▸ Your task
Look for the string "local" in the listing. Copy each line that has it.

▸ Record extracts

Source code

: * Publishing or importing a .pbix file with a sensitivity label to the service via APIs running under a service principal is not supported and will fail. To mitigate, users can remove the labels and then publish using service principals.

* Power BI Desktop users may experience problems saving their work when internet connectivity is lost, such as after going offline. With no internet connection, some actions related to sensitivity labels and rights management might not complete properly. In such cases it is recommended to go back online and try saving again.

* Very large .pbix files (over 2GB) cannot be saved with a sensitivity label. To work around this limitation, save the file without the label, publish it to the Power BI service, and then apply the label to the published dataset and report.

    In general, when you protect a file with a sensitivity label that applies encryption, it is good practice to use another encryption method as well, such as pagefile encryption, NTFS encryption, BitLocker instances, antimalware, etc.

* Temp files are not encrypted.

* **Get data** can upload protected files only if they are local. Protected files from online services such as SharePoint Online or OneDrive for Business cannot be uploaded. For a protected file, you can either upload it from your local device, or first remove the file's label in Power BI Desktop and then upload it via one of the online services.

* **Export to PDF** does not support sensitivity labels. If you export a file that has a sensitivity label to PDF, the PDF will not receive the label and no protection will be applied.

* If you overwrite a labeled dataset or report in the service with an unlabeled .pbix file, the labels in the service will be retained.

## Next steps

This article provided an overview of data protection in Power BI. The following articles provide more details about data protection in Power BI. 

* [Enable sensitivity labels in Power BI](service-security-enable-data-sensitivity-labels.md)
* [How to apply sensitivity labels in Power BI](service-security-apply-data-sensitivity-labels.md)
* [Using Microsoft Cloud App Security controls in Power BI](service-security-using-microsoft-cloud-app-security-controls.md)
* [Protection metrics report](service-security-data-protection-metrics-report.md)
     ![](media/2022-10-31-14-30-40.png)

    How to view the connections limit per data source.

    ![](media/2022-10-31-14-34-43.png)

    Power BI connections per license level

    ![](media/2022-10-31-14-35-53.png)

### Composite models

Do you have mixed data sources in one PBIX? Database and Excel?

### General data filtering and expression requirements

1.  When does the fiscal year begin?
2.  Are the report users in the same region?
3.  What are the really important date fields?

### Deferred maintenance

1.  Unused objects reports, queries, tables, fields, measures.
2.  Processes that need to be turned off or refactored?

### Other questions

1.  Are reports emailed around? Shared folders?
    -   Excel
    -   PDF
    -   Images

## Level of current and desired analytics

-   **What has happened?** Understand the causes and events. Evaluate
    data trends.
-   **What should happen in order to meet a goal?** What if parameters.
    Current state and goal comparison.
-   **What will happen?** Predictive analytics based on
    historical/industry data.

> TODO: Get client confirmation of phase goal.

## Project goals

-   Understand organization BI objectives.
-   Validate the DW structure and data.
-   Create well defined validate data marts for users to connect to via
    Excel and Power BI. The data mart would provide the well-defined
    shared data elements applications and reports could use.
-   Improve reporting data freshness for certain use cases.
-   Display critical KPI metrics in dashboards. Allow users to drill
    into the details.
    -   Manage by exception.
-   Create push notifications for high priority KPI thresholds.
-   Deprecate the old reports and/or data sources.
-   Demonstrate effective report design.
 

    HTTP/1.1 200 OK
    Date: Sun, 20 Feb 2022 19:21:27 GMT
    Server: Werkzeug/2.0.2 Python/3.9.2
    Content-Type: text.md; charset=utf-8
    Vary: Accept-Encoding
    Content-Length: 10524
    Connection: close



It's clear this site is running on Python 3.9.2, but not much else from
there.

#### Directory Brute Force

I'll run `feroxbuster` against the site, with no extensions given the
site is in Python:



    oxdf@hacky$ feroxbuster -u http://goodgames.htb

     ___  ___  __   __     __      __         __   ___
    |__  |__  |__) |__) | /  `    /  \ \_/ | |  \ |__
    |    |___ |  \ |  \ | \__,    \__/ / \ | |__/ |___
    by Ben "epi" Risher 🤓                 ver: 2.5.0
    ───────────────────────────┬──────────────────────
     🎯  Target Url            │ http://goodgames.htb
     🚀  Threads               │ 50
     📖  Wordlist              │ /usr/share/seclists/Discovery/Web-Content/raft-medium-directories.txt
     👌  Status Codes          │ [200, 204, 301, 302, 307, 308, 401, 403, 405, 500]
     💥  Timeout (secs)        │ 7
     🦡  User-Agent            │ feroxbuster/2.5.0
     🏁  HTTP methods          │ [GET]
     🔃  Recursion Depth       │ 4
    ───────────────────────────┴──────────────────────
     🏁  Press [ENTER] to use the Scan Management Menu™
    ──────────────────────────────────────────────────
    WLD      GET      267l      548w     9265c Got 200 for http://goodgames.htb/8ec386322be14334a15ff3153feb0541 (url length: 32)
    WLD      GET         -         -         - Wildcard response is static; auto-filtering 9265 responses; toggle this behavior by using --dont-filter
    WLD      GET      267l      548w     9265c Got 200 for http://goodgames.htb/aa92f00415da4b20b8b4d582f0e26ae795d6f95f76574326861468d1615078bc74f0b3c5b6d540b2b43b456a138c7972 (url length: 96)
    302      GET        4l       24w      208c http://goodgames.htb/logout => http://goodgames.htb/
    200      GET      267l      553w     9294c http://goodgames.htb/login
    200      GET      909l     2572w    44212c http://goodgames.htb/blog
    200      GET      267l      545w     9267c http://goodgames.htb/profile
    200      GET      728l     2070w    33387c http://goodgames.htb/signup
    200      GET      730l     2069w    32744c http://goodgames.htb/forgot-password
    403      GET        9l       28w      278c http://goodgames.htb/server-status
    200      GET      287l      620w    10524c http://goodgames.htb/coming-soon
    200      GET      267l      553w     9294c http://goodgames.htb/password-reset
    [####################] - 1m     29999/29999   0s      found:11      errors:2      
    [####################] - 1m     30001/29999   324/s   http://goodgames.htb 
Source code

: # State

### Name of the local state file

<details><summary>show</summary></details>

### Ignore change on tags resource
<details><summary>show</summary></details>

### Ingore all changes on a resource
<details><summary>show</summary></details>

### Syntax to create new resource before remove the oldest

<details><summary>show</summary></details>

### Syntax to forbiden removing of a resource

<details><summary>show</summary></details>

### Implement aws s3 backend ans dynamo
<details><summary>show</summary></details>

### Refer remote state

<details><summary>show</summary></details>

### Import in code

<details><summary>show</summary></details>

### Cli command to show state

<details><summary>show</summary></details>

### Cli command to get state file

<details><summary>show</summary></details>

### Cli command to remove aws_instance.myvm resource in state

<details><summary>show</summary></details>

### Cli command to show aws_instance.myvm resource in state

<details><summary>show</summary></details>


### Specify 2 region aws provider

▸ Exercise answer
* **Get data** can upload protected files only if they are local. Protected files from online services such as SharePoint Online or OneDrive for Business cannot be uploaded. For a protected file, you can either upload it from your local device, or first remove the file's label in Power BI Desktop and then upload it via one of the online services.
### Name of the local state file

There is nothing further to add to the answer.